Maina Kageni is very unhappy with Sakaja for crying in the public

Classic 105 presenter Maina Kageni

Radio host Maina Kageni recently voiced his disapproval of Nairobi Governor Johnson Sakaja for crying in public, stating that while it is not wrong for a man to cry, doing so publicly is not acceptable.

During their Tuesday morning conversation on Classic 105, Maina expressed his views, asserting that African men have become soft and weak, and should hold their emotions and express them in private, such as in the bedroom or the toilet.

"You cannot cry as an African man in public. African men have become so soft, so weak. When you start crying and your wife cries who is the leader? An African man should hold his emotions and wait to express them in the bedroom or the toilet. Your father cried a lot but you never saw him," Maina said.

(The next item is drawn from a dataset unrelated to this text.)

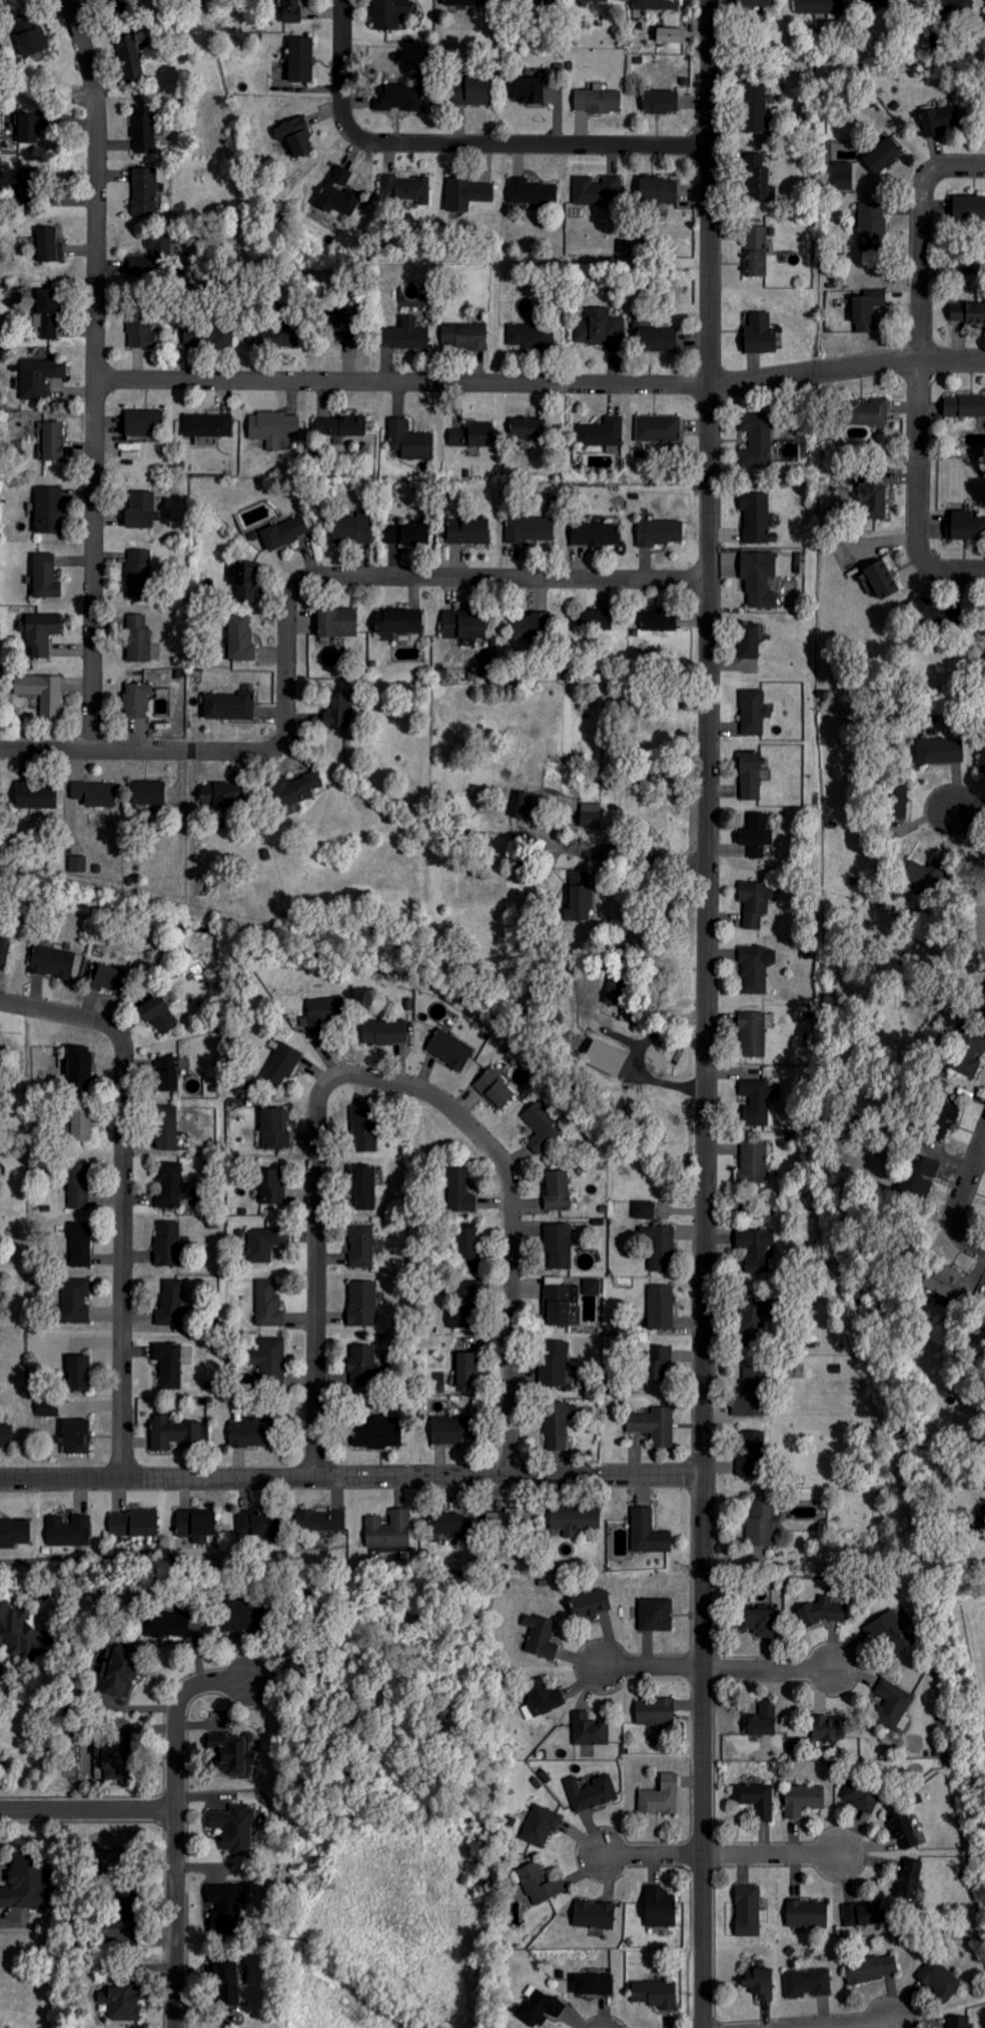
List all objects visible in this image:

Maina further commented that African men are supposed to display strength to those around them, and that there is something inherently wrong about African men crying in public.

He compared Kenyan men to Russian men, whom he perceives as very strong and not prone to public displays of emotion.

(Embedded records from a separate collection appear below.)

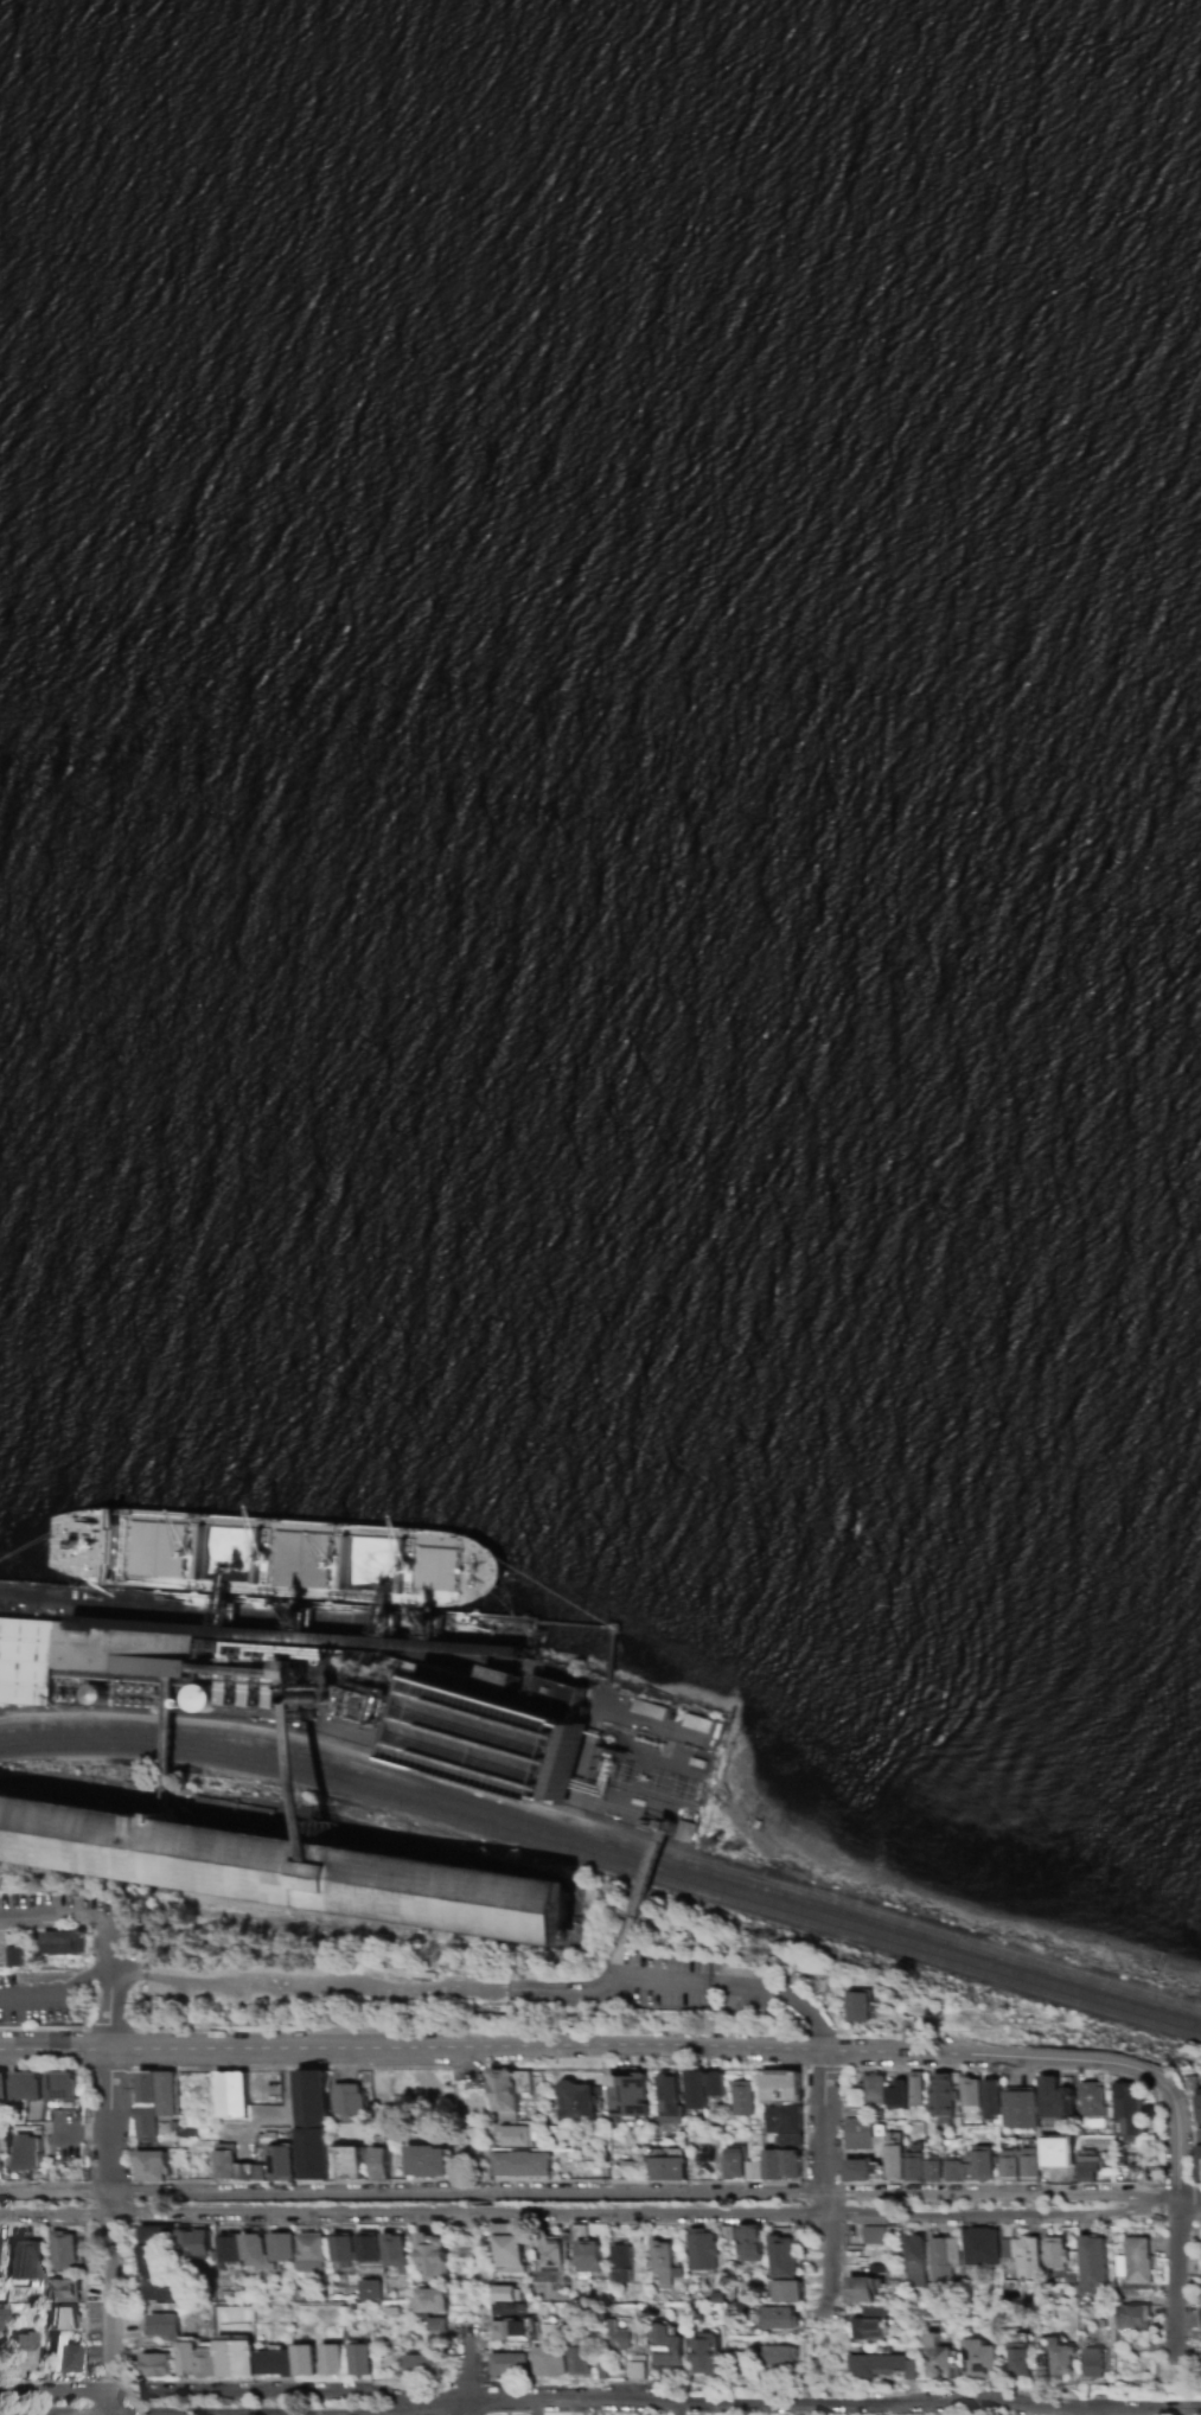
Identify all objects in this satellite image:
building: (29, 1661)
chimney: (346, 1700)
building: (502, 1732)
power plant: (524, 1734)
railway: (323, 1760)
power substation: (647, 1766)
railway: (605, 1852)
building: (284, 1863)
railway: (606, 1863)
railway: (703, 1863)
road: (649, 1874)
road: (56, 1917)
railway: (918, 1936)
building: (63, 1943)
railway: (985, 1943)
road: (619, 1946)
building: (13, 1956)
road: (427, 1988)
road: (72, 1991)
road: (784, 1993)
building: (857, 2004)
road: (597, 2051)
building: (23, 2087)
building: (780, 2087)
building: (701, 2088)
building: (915, 2089)
building: (2, 2091)
building: (507, 2091)
building: (885, 2091)
building: (970, 2094)
building: (232, 2095)
building: (627, 2095)
building: (940, 2097)
building: (741, 2098)
building: (990, 2098)
building: (668, 2100)
building: (1055, 2100)
building: (1092, 2100)
building: (347, 2101)
building: (154, 2102)
building: (575, 2102)
building: (1197, 2105)
building: (1018, 2109)
building: (1128, 2112)
building: (313, 2124)
building: (783, 2124)
road: (82, 2131)
building: (863, 2134)
building: (515, 2136)
building: (27, 2152)
road: (1176, 2154)
building: (1199, 2155)
building: (893, 2157)
building: (281, 2163)
building: (428, 2163)
building: (733, 2163)
building: (234, 2165)
building: (1019, 2165)
road: (110, 2166)
building: (151, 2166)
building: (352, 2166)
building: (526, 2166)
building: (774, 2166)
building: (970, 2166)
building: (383, 2167)
building: (912, 2167)
building: (932, 2168)
building: (1087, 2168)
building: (665, 2169)
building: (857, 2170)
road: (825, 2183)
road: (588, 2188)
road: (1188, 2205)
road: (588, 2215)
building: (872, 2235)
building: (195, 2243)
building: (748, 2243)
building: (228, 2247)
building: (280, 2247)
building: (980, 2247)
building: (370, 2249)
building: (701, 2249)
building: (62, 2251)
building: (253, 2251)
building: (344, 2251)
building: (154, 2252)
building: (310, 2252)
building: (394, 2252)
building: (1054, 2253)
building: (547, 2254)
building: (431, 2256)
building: (513, 2256)
building: (781, 2257)
building: (1025, 2258)
building: (942, 2259)
building: (24, 2260)
building: (1135, 2261)
building: (662, 2262)
building: (913, 2262)
building: (620, 2263)
building: (1091, 2265)
road: (1175, 2282)
building: (863, 2289)
building: (163, 2290)
building: (63, 2291)
building: (369, 2291)
building: (784, 2291)
building: (509, 2296)
building: (433, 2304)
building: (1132, 2317)
building: (1, 2318)
building: (61, 2318)
building: (777, 2318)
building: (1200, 2318)
building: (512, 2323)
building: (436, 2324)
building: (868, 2324)
building: (162, 2327)
building: (617, 2337)
building: (665, 2347)
building: (20, 2351)
building: (704, 2355)
building: (61, 2356)
building: (778, 2357)
building: (359, 2358)
building: (195, 2359)
building: (235, 2359)
building: (979, 2359)
building: (1018, 2359)
building: (303, 2360)
building: (330, 2360)
building: (937, 2360)
building: (1057, 2360)
building: (549, 2361)
building: (579, 2361)
building: (274, 2363)
building: (1093, 2363)
building: (153, 2365)
building: (421, 2365)
building: (508, 2365)
building: (883, 2366)
building: (637, 2367)
road: (467, 2368)
road: (467, 2404)
road: (834, 2405)
road: (326, 2412)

"You are supposed to show strength to those around you. There is something so wrong about African men crying in public. Kenyan men are like Russian men, very strong. You cannot go crying out in public. It felt so strong," he said.


Maina's comments came in response to Governor Sakaja's emotional moment during the launch of the Nairobi School Feeding Programme at Roysambu Primary School.

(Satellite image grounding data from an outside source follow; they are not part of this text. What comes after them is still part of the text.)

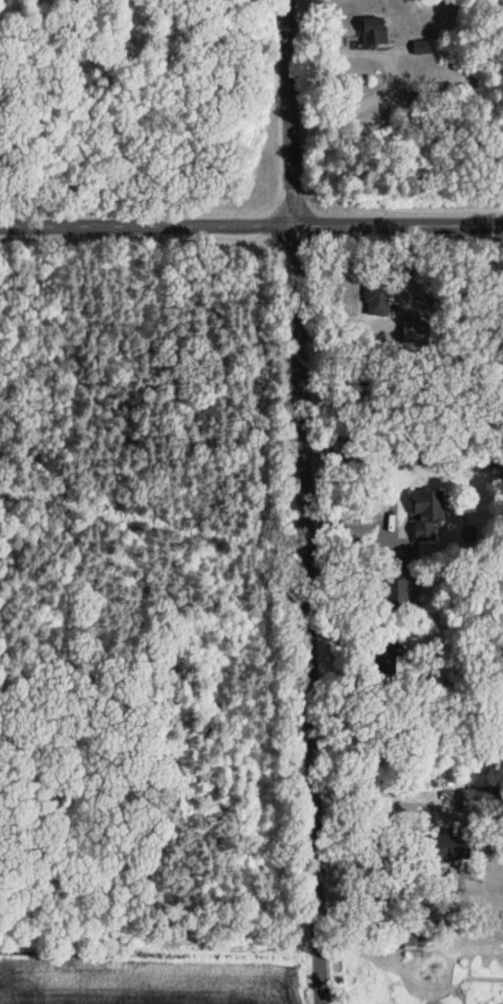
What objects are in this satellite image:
building: (371, 30)
building: (419, 46)
road: (391, 75)
road: (251, 229)
building: (376, 298)
road: (346, 319)
road: (394, 495)
road: (303, 501)
building: (424, 513)
building: (395, 591)
building: (386, 655)
road: (371, 797)
building: (478, 799)
building: (442, 846)
building: (410, 941)
crop: (149, 975)

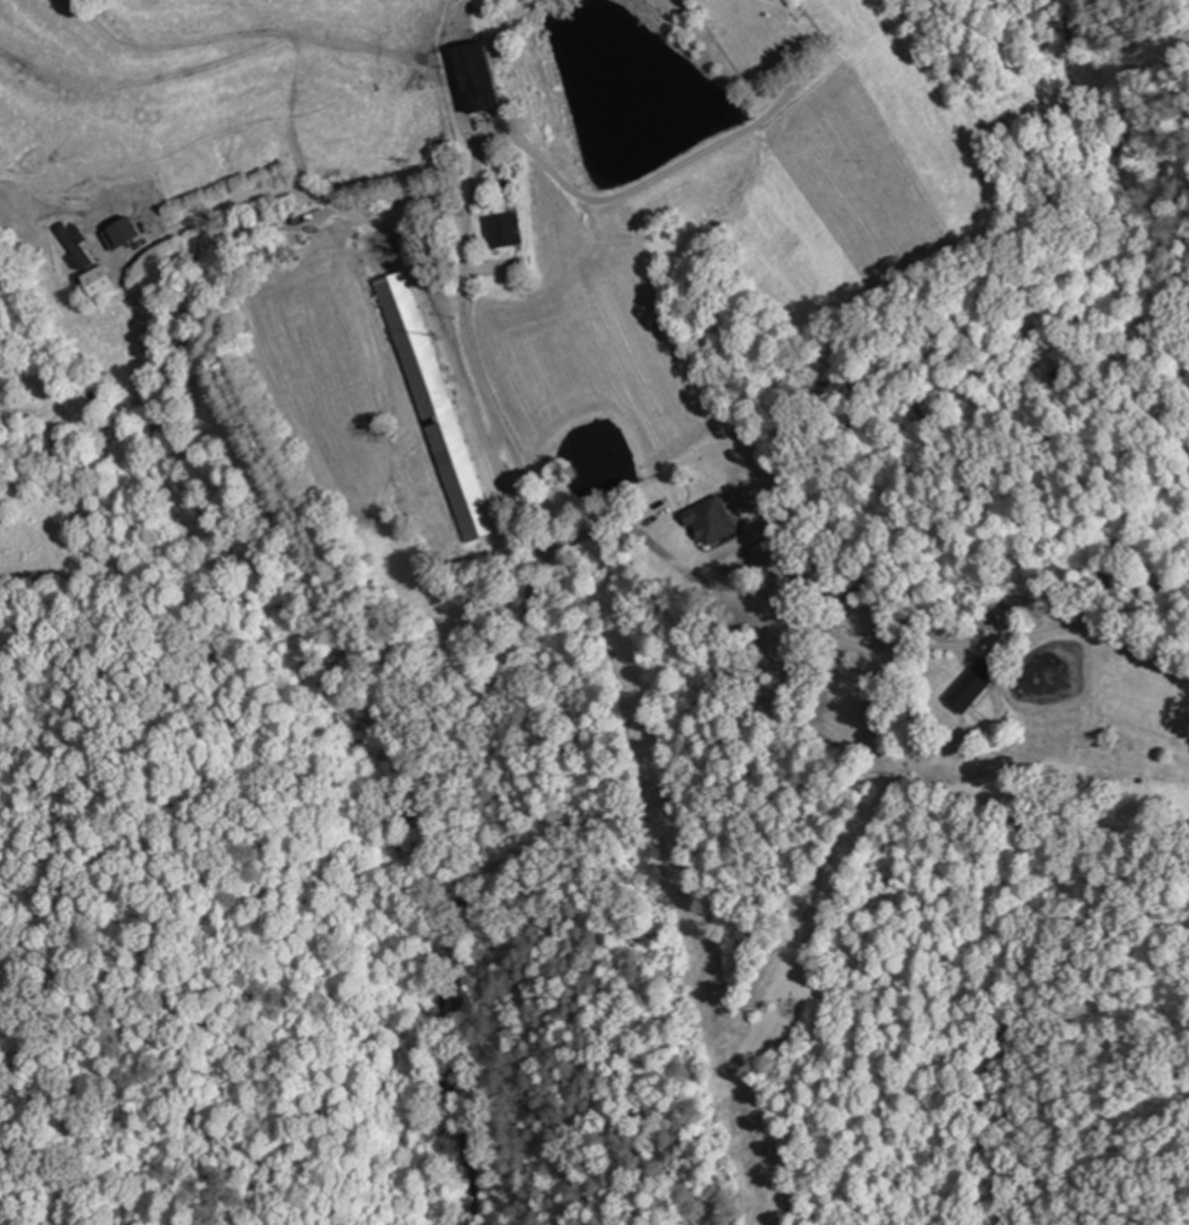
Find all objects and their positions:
park: (763, 35)
building: (479, 76)
building: (506, 230)
building: (89, 263)
building: (437, 405)
building: (712, 520)
road: (853, 634)
building: (975, 685)
road: (475, 718)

Governor Sakaja was moved to tears while speaking about the programme, expressing his empathy for the children.

He wiped away tears and struggled to find the right words to convey his emotions, stating that it was the pain of these children that moved him.


President Ruto reassured the governor of the government's commitment to ending hunger in the country, expressing solidarity with Sakaja's sentiments.

Ruto emphasized the need to eliminate the shame of hunger in the republic and outlined the government's plans to grow more food and enhance the school feeding programme.

Sakaja's initiative aims to provide free meals to school children in public schools and ECDEs in Nairobi through the Dishi na County School Feeding Programme.

The governor has allocated a budget of Sh1.2 billion per annum for the program and initiated the construction of central kitchens in ten sub-counties.


The construction of the central kitchens is expected to be completed within ten weeks, with the first meal set to be served on the first day of the third term of the school year.

The sub-counties involved in the program include Dagoretti North, Embakasi Central, Embakasi South, Kasarani, Kibra, Makadara, Starehe, Roysambu, Ruaraka, and Westlands.